The Salt Lake Tribune reports that the parent, who remains unidentified for privacy reasons, submitted their challenge on Dec. 11 along with an eight-page list of passages from the Bible that they found to be offensive and worth reviewing.
“Incest, onanism, bestiality, prostitution, genital mutilation, fellatio, dildos, rape, and even infanticide,” the parent wrote in their request. “You’ll no doubt find that the Bible, under Utah Code Ann. § 76-10-1227, has ‘no serious values for minors’ because it’s pornographic by our new definition.”
The parent's move was in response to the conservative group Utah Parents United, which has challenged books in state schools for being inappropriate -- primarily focusing on books dealing with racial and LGBTQ subject matter.

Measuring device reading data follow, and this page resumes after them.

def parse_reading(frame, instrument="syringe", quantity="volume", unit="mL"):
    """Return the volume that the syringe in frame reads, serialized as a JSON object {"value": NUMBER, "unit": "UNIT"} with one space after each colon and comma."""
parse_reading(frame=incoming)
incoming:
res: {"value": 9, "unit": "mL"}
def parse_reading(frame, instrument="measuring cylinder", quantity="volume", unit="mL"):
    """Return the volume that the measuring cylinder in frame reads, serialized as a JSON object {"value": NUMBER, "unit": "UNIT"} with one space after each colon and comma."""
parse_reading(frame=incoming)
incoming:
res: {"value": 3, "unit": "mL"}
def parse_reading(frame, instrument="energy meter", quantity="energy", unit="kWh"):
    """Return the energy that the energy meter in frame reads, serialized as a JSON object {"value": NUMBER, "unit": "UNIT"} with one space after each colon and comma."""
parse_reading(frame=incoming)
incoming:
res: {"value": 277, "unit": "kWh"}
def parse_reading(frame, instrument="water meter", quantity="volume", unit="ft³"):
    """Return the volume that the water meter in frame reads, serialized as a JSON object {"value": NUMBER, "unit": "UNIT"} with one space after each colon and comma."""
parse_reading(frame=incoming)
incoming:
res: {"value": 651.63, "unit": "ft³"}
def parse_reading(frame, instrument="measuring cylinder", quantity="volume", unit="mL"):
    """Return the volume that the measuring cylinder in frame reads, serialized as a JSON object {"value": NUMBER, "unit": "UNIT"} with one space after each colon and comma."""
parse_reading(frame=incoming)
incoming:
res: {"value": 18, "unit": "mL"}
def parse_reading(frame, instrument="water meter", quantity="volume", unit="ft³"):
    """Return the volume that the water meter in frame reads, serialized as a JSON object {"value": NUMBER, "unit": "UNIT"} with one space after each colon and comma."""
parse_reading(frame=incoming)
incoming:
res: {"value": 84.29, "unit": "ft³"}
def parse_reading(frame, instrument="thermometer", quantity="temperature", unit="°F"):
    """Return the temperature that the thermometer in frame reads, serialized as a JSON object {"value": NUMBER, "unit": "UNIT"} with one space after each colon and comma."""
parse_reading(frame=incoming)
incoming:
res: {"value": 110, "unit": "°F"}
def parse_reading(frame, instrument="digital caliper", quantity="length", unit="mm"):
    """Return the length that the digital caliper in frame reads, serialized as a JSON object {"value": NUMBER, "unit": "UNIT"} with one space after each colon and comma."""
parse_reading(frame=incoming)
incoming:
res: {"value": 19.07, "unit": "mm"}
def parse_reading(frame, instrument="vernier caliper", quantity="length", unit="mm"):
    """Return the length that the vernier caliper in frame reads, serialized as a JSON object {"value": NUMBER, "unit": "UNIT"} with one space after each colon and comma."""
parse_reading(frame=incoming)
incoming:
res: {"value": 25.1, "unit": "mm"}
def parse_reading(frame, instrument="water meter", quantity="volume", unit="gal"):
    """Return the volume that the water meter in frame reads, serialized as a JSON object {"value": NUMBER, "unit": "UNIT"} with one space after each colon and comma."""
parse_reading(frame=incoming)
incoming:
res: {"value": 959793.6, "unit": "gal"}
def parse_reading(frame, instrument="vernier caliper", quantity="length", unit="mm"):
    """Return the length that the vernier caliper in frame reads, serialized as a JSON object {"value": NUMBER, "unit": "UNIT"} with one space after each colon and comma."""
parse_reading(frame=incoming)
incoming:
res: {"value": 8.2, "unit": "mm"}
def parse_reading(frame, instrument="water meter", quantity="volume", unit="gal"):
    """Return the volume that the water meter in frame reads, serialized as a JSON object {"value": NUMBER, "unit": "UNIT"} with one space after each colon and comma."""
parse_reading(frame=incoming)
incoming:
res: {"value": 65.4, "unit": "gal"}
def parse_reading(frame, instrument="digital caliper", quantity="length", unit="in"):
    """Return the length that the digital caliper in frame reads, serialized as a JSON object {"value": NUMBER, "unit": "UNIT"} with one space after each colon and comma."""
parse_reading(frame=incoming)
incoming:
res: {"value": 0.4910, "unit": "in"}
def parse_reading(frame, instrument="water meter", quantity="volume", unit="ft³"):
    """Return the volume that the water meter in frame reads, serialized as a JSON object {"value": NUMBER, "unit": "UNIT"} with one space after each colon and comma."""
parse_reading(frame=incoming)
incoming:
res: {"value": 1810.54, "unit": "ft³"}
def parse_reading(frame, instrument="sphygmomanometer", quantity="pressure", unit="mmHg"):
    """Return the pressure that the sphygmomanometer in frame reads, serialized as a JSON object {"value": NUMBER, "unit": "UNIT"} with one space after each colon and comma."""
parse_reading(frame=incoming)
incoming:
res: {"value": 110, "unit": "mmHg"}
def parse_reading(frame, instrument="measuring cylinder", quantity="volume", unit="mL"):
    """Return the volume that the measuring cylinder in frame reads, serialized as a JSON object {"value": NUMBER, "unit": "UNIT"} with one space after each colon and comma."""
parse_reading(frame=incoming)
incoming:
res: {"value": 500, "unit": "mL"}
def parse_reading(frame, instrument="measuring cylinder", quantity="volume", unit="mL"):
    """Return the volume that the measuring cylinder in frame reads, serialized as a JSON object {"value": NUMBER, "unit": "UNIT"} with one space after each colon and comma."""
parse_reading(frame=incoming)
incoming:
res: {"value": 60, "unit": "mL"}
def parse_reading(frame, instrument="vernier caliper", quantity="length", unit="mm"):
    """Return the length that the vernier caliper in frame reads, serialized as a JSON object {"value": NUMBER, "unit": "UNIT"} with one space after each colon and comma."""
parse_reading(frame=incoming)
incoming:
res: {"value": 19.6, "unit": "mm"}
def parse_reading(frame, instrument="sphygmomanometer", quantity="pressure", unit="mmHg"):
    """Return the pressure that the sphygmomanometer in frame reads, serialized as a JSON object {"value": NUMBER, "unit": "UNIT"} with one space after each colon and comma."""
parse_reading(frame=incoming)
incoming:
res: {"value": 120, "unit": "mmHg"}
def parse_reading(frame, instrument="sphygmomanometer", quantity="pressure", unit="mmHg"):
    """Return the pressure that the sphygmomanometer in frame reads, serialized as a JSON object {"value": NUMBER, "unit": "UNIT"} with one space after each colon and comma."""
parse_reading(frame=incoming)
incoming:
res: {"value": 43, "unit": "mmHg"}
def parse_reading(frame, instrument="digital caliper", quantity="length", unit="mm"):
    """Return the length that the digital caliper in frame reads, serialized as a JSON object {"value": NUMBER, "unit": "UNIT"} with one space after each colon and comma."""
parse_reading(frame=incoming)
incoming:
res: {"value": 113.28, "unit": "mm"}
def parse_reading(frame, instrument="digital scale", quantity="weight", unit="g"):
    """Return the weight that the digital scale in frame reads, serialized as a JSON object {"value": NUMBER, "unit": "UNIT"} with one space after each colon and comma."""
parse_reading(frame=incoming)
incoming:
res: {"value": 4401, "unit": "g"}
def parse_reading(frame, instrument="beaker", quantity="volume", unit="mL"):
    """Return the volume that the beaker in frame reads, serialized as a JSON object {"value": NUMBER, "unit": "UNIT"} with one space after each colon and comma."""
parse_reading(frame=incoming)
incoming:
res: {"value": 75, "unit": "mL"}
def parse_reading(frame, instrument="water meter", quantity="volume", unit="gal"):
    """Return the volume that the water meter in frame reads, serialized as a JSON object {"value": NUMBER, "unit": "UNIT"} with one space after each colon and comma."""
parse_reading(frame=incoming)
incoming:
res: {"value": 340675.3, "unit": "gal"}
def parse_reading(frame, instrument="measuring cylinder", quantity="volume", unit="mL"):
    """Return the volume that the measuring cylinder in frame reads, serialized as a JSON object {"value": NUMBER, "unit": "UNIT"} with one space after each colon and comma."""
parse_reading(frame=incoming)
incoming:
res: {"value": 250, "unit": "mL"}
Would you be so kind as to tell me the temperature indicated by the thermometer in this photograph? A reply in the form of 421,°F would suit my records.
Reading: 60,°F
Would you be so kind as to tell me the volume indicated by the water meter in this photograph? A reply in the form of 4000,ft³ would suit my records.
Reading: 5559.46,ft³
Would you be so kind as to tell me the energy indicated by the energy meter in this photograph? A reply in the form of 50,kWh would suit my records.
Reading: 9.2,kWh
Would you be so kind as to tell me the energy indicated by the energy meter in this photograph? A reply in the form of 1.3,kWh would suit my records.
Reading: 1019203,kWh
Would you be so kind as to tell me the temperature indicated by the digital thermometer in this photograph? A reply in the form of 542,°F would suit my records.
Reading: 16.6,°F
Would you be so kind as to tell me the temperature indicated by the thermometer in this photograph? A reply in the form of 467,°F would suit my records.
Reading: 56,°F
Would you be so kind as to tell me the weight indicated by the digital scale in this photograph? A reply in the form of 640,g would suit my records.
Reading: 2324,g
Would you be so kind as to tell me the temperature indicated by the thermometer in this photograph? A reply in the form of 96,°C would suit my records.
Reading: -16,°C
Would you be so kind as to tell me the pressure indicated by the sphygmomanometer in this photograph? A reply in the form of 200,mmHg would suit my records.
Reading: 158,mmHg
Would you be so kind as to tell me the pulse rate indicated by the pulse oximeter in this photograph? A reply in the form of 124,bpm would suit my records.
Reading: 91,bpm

"Based on the new Utah law, something is indecent if it includes explicit sexual arousal, stimulation, masturbation, intercourse, sodomy or fondling," The Tribune's report stated. "According to state attorneys, material doesn’t have to be 'taken as a whole' in those situations or left on the shelf during a review. If there is a scene involving any of those acts, it should be immediately removed."
In their request, the parent goes on to say: “I thank the Utah Legislature and Utah Parents United for making this bad faith process so much easier and way more efficient. Now we can all ban books and you don’t even need to read them or be accurate about it. Heck, you don’t even need to see the book!”
Utah Parents United responded, telling The Tribune: “We believe in following the law. That’s all we’re asking schools to do.”
Rep. Ken Ivory (R-West Jordan), the chief sponsor of the bill, called the parent's request another example of “antics that drain school resources.”
“There was a purpose to the bill and this kind of stuff, it’s very unfortunate,” he said. “There are any number of studies that directly link sexualization and hyper-sexualization with sexual exploitation and abuse. Certainly, those are things we don’t want in schools.”
“For people to minimize that and to make a mockery of it is very sad,” Ivory added.